*** Supplied text ***

      The reason why cancer is so difficult to treat is that it’s VERY sneaky and clever, and so can often outsmart treatment. The healthy cells which make up our body are constantly replicating themselves to make new, healthy cells. Cancer occurs when this process goes wrong and our body makes a mistake, accidentally making a nasty (cancerous) cell which is different to its healthy surrounding cells. The mistake might mean that this cell can grow faster, divide more often, control its surroundings, or avoid death. Like the healthy cells in our body, this nasty cell can also replicate itself, again… and again…and again… until there are a tribe of nasty cells, known as a tumour.

      Cancer drugs generally work by targeting one of the nasty things about these cells, the treatment might try and stop them growing so fast, or stop them dividing, or try and kill them. The problem is, that like our normal healthy cells, the cancerous cells have a strong desire to survive, so when a treatment focusses on stopping one of their nasty behaviours, the cells change their behaviour to avoid this and survive using a different method.

      Imagine you found hundreds of ants living in your food cupboard, all surviving off some spilt jam. If you cleared up the jam, you’d hope that this would kill all the ants, because this is their only food source! After you get rid of the jam, the ants slowly die and you think you’ve solved the problem. Only a few days later, the number of ants starts to rise again! Even though they have no jam! How is this possible?! Sneakily, although you didn’t see it, whilst all the jammy ants died, there was one, single, marmite-loving ant in the back corner of the cupboard, scoffing away on the marmite. As the jammy ants died, the marmite-loving ants reproduced, and before long, you have a cupboard FULL of marmite-loving ants who no longer need jam to survive. This is how cancers outsmart our treatments. The treatment (taking away the jam), kills off the majority of the cancer, which is when cancer patients go into remission- they become healthier again and their cancer is undetectable. What we can’t see is the one remaining (marmite-loving) cancer cell, which wasn’t killed by our treatment. This cancer cell can then divide, producing another tumour, which will no longer be bothered by our first treatment (taking away the jam), and now needs a different treatment (taking away the marmite), which might not be discovered yet. And what’s to stop there being a honey-loving ant left once we deal with the marmite-loving ones?? It is extremely difficult to break the cycle and get rid of the cancer once and for all, which is why cancer is so difficult to treat.
*** End of Supplied text ***
*** Extracted records ***
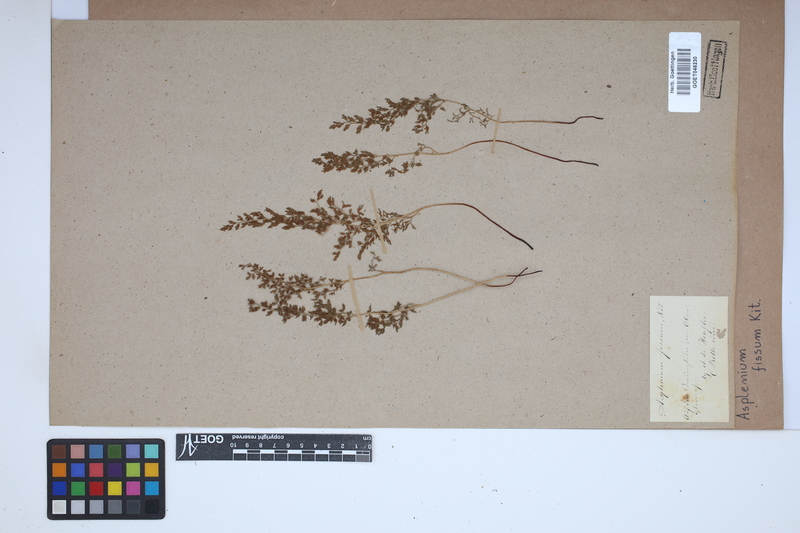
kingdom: Plantae
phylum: Tracheophyta
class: Polypodiopsida
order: Polypodiales
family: Aspleniaceae
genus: Asplenium
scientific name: Asplenium fissum
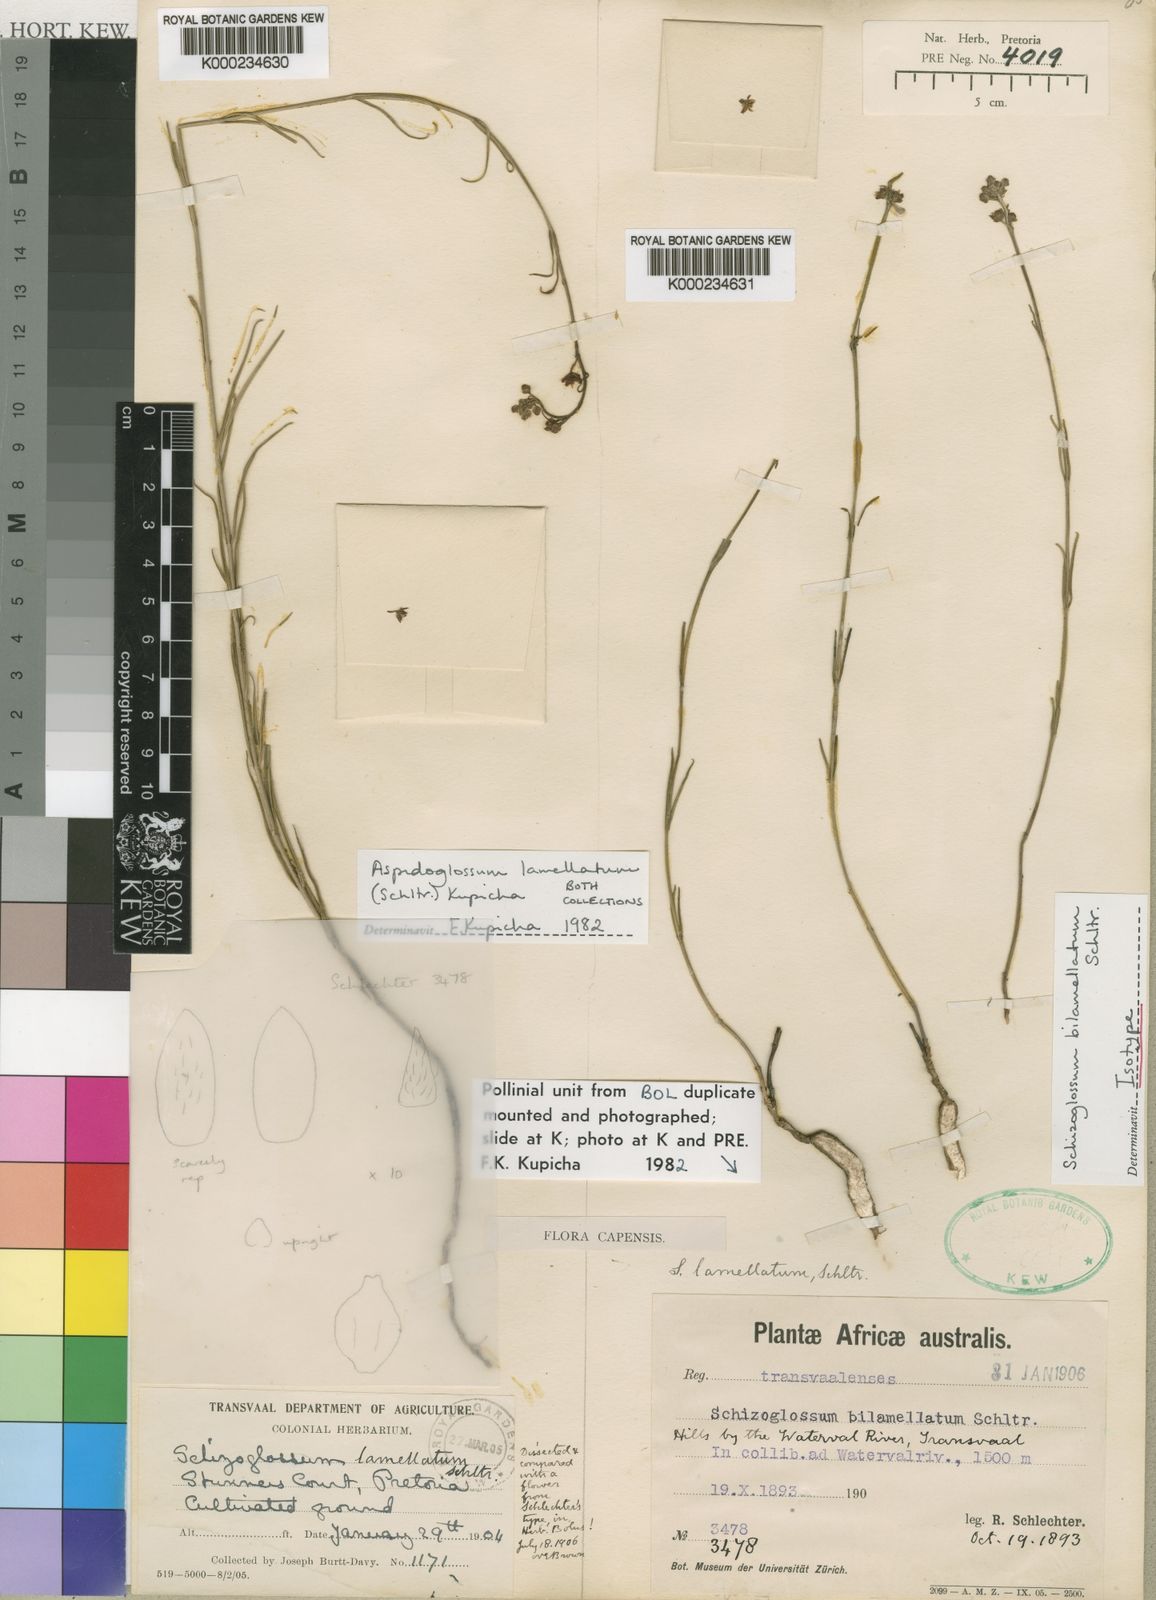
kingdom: Plantae
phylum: Tracheophyta
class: Magnoliopsida
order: Gentianales
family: Apocynaceae
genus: Aspidoglossum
*** End of Extracted records ***
_Directions_. Can you write out the part of the text on why cancer is hard to treat starting with "Cancer drugs generally" and going on through "a different method.", swapping "nasty" for "harmful"?

_Response to the task_.
Cancer drugs generally work by targeting one of the harmful things about these cells, the treatment might try and stop them growing so fast, or stop them dividing, or try and kill them. The problem is, that like our normal healthy cells, the cancerous cells have a strong desire to survive, so when a treatment focusses on stopping one of their harmful behaviours, the cells change their behaviour to avoid this and survive using a different method.